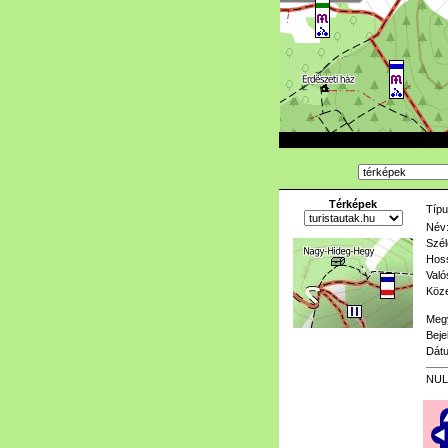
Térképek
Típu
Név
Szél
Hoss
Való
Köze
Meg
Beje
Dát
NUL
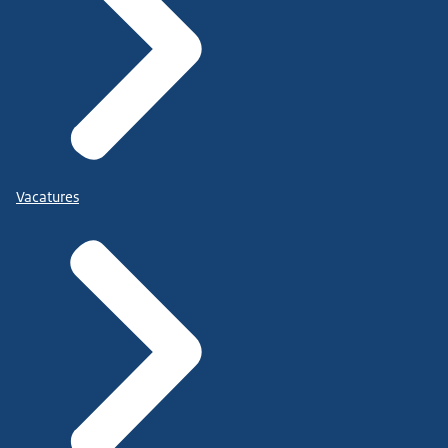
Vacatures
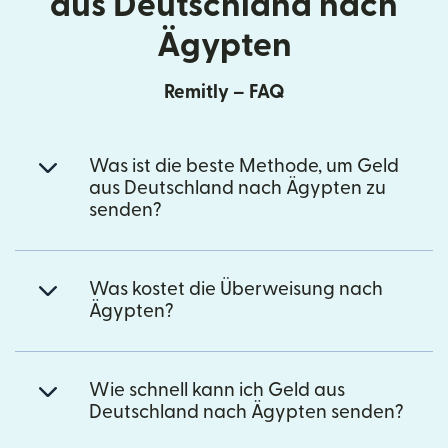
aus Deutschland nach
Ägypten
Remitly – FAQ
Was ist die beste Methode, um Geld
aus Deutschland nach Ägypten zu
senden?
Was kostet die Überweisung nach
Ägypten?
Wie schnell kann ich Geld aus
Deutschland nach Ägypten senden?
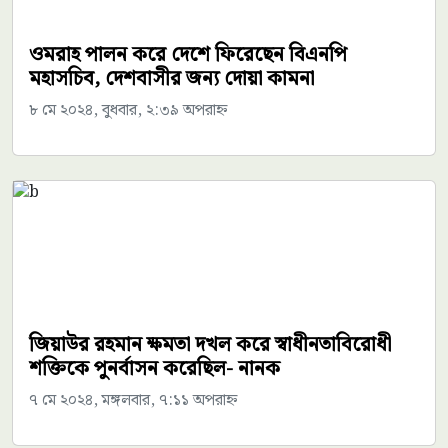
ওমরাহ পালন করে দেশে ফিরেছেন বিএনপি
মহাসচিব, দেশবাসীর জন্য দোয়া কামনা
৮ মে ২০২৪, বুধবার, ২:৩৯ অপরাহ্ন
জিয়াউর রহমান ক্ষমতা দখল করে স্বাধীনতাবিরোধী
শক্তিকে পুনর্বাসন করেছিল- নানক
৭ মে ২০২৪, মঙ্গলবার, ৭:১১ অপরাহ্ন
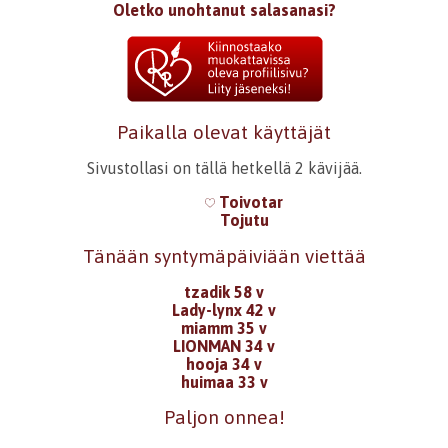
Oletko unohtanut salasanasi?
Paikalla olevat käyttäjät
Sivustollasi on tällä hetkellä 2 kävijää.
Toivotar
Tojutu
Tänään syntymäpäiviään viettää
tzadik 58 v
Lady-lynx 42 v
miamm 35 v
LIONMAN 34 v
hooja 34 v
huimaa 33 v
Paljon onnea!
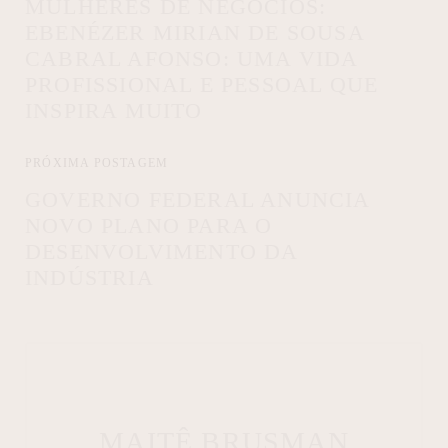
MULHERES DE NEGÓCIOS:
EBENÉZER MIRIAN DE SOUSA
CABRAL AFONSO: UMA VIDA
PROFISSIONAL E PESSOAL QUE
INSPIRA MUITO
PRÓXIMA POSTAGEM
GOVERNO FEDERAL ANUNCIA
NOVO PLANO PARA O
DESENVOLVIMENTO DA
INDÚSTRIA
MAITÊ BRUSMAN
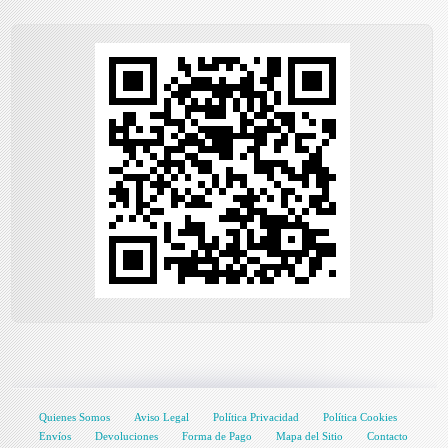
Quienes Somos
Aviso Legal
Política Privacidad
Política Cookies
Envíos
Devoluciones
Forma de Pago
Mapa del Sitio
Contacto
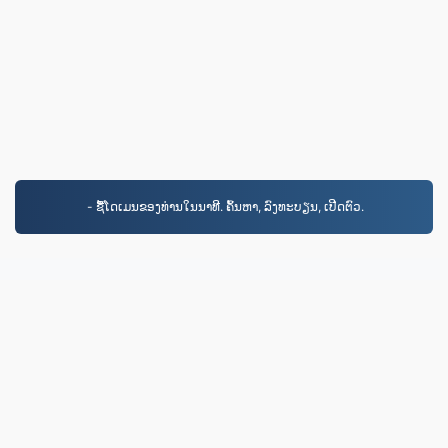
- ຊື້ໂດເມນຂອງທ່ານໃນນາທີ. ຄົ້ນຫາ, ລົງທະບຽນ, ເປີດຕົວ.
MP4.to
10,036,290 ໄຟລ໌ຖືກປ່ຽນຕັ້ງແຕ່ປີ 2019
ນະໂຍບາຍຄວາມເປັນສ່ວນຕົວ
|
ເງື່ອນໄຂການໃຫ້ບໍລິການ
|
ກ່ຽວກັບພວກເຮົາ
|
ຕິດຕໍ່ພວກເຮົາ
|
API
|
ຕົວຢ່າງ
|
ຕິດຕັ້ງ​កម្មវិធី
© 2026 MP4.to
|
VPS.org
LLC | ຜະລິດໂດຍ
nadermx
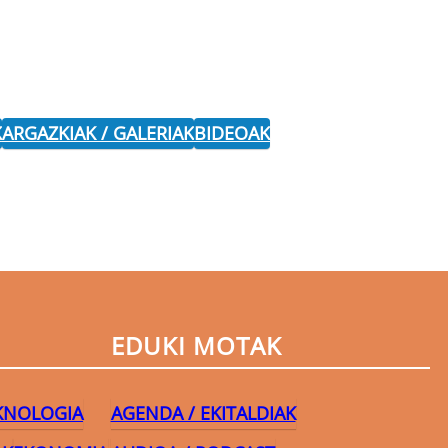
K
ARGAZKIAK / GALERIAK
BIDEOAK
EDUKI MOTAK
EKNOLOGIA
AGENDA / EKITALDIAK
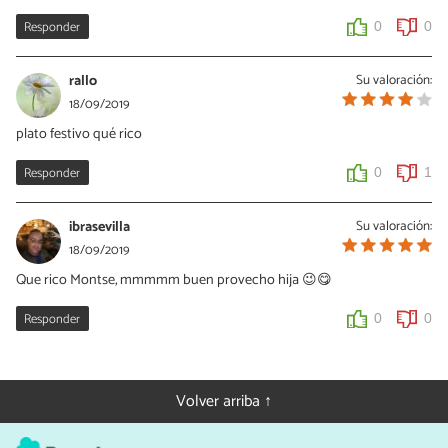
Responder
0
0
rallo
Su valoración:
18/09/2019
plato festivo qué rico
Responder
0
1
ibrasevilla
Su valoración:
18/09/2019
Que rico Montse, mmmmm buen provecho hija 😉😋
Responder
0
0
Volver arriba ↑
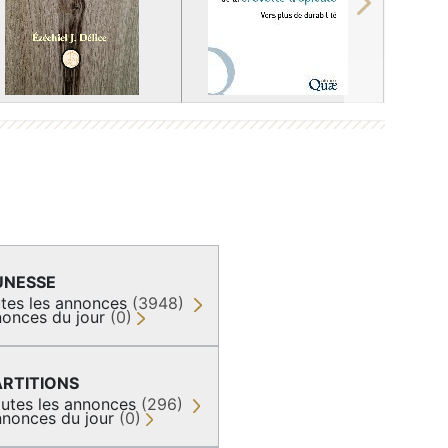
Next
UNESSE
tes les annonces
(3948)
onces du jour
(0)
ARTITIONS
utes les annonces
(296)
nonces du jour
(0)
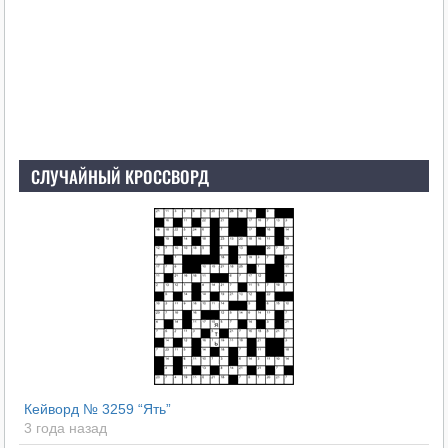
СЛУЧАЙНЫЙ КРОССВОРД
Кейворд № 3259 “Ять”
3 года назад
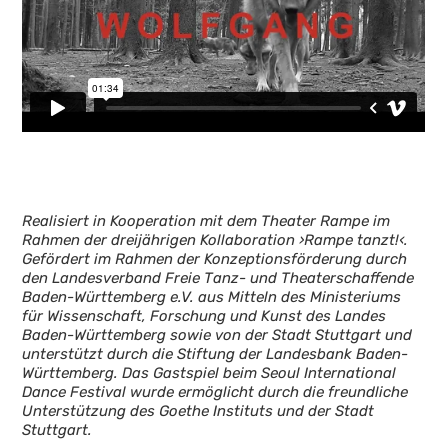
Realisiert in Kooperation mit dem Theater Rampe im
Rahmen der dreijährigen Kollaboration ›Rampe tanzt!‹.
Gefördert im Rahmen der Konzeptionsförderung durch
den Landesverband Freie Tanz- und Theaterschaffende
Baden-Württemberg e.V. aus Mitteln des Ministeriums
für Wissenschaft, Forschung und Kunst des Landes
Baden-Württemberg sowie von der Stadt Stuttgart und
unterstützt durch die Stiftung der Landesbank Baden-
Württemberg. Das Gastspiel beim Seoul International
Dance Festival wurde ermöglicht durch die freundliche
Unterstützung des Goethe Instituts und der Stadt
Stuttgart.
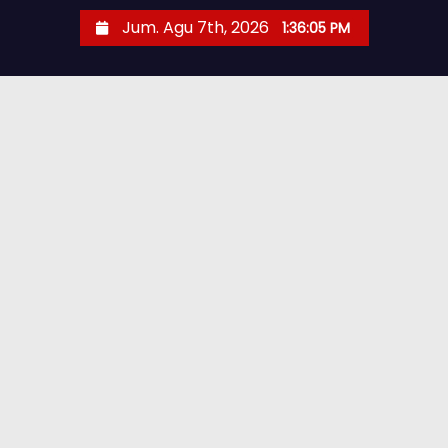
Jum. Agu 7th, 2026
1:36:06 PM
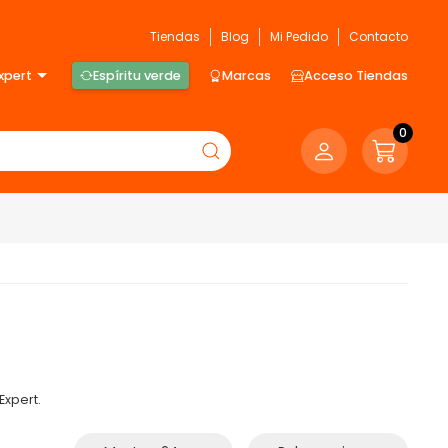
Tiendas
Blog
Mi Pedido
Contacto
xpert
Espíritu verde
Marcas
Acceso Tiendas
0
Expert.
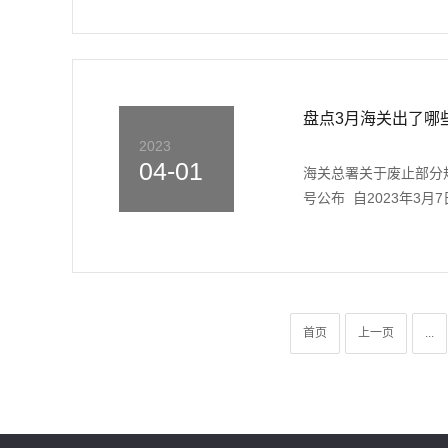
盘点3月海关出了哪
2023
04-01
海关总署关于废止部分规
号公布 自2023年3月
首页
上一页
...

■ TASK PROMPT: Find each line above that contains the string "durch", and copy those lines in full.

■ THE COMPLETED TASK:
Gefördert im Rahmen der Konzeptionsförderung durch
unterstützt durch die Stiftung der Landesbank Baden-
Dance Festival wurde ermöglicht durch die freundliche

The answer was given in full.